Each entry below is to be given again word for word, with no pictures.

Start of Block

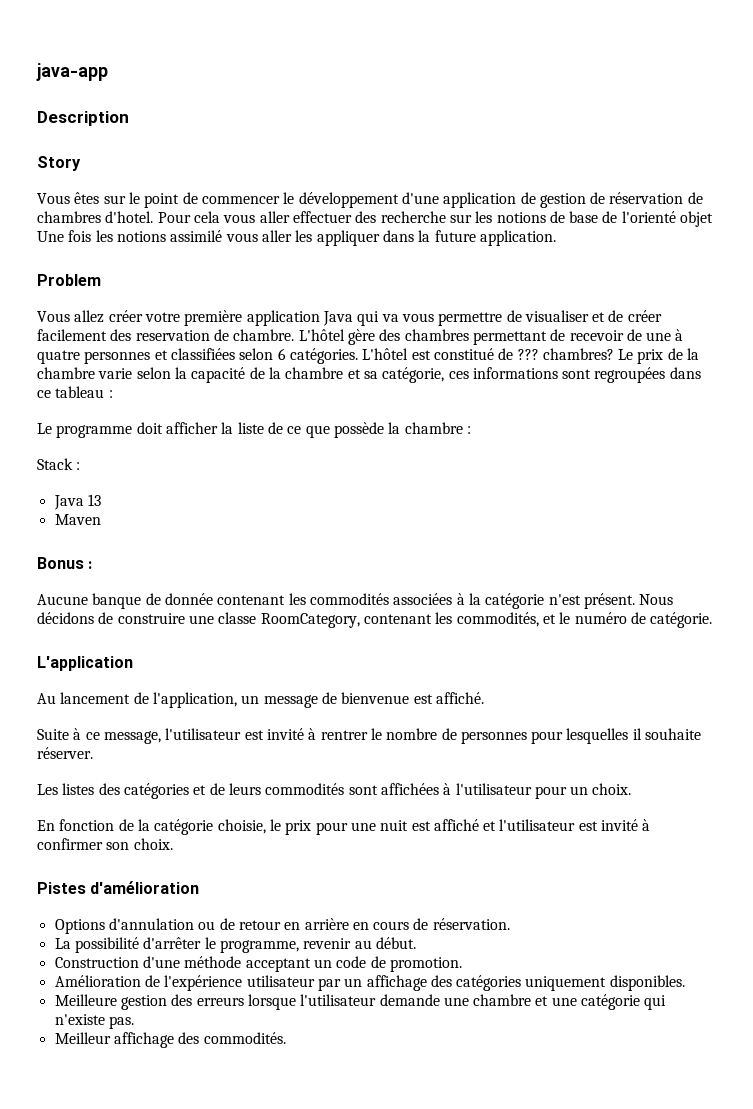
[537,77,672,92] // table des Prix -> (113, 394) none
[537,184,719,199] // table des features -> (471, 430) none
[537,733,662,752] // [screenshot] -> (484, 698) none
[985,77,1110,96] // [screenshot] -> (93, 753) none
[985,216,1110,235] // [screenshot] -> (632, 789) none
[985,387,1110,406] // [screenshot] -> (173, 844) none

End of Block

Response →
[537,77,672,92] // table des Prix -> (113, 394) none
[537,184,719,199] // table des features -> (471, 430) none
[537,733,662,752] // [screenshot] -> (484, 698) none
[985,77,1110,96] // [screenshot] -> (93, 753) none
[985,216,1110,235] // [screenshot] -> (632, 789) none
[985,387,1110,406] // [screenshot] -> (173, 844) none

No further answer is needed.